The practice of journaling bears a large part of the crown for my emotional development. Through writing, I’ve learned:

to embrace the full spectrum of emotions.

to be honest with myself about where I am in life and how i’m feelinG.

to navigate the way in which I communicate with others.

Most importantly, journaling has helped me find my voice through many situations and life changes. If you listen to yourself as you write, journaling becomes a very handy tool in discovering and exploring who you are now, where you’ve come from and where you’d like to go. Journaling is not specific to gender, race, age, sexual orientation- anyone can do it and benefit from it. I want to share a few things that have helped me on the journaling path to answering the question

What can I say?

Choosing A Journal

The way my journal looks is important to me, because I feel more compelled to write in one that is very pretty on the outside. The way that it looks, though, is not as important as how it feels to your writing hand. Being a lefty, I personally need one that bends easily at the spine so that my hand can rest flat as I write. I don’t like very small journals, because I just need space. Do you feel where I am going with this? When you’re shopping for one, you’ve got to pick it up and hold it to make sure that it’s comfortable; otherwise, you won’t use it. Afterall, this is your new non-judgemental, always available best friend.

Choosing a writing style

I have gone through seasons when I only write about the relationship I’m in. I’ve had some journals where I only make lists, because i’m more focused on my current goals. I am currently in a hodge podge season where I write whatever comes to mind and I need to get it out immediately, hence the reason my phone is the best place to write right now. If you’re in a down season, you may challenge yourself to a positivity journal where you only write happy thoughts. If you’re in an outstanding place in life, you may choose to have a gratitude journal. Choosing a style very much depends on where you are in life, so it’s important to consider that when you begin journaling. You want to make sure the style is one that will help you organize your thoughts as they pertain to your current life rather than a style that will make you feel worse and more confused about things.

Choosing topics

You may find that sometimes you want to free write, while other times it may be difficult to think of what you’d like to write about, so you may follow a prompt. The black floral journal pictured is actually a guided journal that gives you prompts; this way you can skip around to whichever one inspires you to write at that particular time. Whatever the case, it only matters that you write something. Too many self-imposed rules can discourage you from writing at all, so you need to feel unrestricted as you embark on the journey of writing. When I started long ago, I just began talking about my day. Simple. You could try this formula to start:

What happened? + How did It make me feel? = Journal Entry

Ex. I lost my keys today. I felt frustrated that I have one more issue to solve along with everything else I have going on.

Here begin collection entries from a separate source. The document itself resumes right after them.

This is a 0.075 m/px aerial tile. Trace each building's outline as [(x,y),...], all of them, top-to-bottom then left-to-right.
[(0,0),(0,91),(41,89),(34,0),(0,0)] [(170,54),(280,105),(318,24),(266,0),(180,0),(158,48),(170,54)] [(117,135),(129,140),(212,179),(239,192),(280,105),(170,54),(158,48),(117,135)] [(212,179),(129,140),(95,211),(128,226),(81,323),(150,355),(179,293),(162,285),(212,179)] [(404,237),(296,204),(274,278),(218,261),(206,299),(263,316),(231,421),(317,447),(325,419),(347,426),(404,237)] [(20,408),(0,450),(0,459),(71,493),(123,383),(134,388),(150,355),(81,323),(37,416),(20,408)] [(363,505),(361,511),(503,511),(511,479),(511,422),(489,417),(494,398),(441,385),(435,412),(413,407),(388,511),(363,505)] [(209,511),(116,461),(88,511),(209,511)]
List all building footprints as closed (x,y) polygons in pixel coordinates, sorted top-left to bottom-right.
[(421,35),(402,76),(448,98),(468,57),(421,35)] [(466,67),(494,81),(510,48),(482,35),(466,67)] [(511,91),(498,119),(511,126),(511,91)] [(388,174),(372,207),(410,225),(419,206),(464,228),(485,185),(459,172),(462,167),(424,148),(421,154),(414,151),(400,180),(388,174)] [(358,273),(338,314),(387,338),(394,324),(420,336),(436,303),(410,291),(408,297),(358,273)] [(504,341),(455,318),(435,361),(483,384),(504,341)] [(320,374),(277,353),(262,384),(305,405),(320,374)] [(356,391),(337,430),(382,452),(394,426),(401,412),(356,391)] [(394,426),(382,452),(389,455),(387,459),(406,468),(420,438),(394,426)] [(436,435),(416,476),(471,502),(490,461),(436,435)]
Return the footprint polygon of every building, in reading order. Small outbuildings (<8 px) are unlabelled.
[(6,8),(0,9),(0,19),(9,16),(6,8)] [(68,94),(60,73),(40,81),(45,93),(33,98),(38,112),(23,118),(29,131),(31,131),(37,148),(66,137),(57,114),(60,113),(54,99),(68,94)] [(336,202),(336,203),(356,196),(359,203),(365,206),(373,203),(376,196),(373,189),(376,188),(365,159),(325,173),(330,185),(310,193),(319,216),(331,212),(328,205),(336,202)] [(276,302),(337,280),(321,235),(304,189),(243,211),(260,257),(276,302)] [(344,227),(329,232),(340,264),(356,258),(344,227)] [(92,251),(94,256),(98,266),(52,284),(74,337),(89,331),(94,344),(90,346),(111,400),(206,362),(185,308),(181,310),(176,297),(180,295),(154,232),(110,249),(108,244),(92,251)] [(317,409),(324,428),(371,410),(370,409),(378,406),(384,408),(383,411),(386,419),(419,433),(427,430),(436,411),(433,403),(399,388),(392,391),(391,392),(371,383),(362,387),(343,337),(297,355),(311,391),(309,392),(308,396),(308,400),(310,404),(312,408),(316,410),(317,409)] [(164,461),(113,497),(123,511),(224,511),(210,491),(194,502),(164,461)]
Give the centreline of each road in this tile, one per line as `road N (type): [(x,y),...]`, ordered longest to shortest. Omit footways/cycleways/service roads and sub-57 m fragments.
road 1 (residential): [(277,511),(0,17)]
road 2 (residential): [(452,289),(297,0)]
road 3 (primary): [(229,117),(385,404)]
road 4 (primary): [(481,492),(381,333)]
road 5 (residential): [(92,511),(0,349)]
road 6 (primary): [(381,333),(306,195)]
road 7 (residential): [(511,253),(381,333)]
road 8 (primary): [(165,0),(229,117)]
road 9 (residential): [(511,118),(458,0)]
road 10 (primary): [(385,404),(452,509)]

It seems short, and you may feel there should be more to it. Don’t be hard on yourself; it’s a start. You may find that once you write that sentence, others will start to flow. Eventually, you might get into the business of writing potential solutions, ways to respond differently to a situation, goals to change habits or thoughts- the possibilities really are endless. You just have to be open to hearing what you have to say to yourself; afterall, your voice is most important.

A personal journal is an ideal environment in which to become. It is a perfect place for you to think, feel, discover, expand, remember, and dream.
— Brad Wilcox

When it comes to journaling, the answer to the question of “what can I say?” is everything.